• _DESCRIPTION OF THE TASK_
Look in the material below for the line with "neighbors and friends—that" and the line with "lengthy trail of evidence that", then set down exactly those two lines and all lines between, nothing more.

§ §

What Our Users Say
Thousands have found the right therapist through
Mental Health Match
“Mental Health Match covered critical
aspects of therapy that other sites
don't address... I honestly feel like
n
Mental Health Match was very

§ §

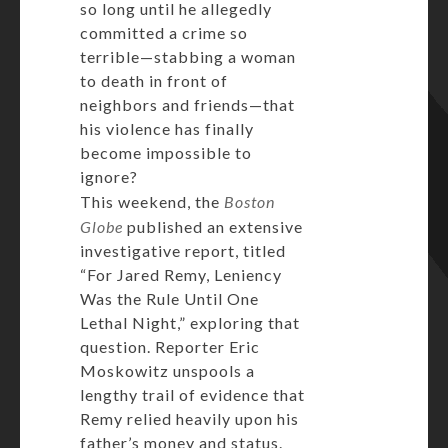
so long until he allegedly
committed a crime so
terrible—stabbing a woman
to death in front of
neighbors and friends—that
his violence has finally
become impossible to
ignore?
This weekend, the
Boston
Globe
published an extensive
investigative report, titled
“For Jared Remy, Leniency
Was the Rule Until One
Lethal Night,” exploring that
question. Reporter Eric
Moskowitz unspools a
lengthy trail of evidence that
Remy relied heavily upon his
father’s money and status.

§ §

• _WRITTEN RESPONSE_
neighbors and friends—that
his violence has finally
become impossible to
ignore?
This weekend, the
Boston
Globe
published an extensive
investigative report, titled
“For Jared Remy, Leniency
Was the Rule Until One
Lethal Night,” exploring that
question. Reporter Eric
Moskowitz unspools a
lengthy trail of evidence that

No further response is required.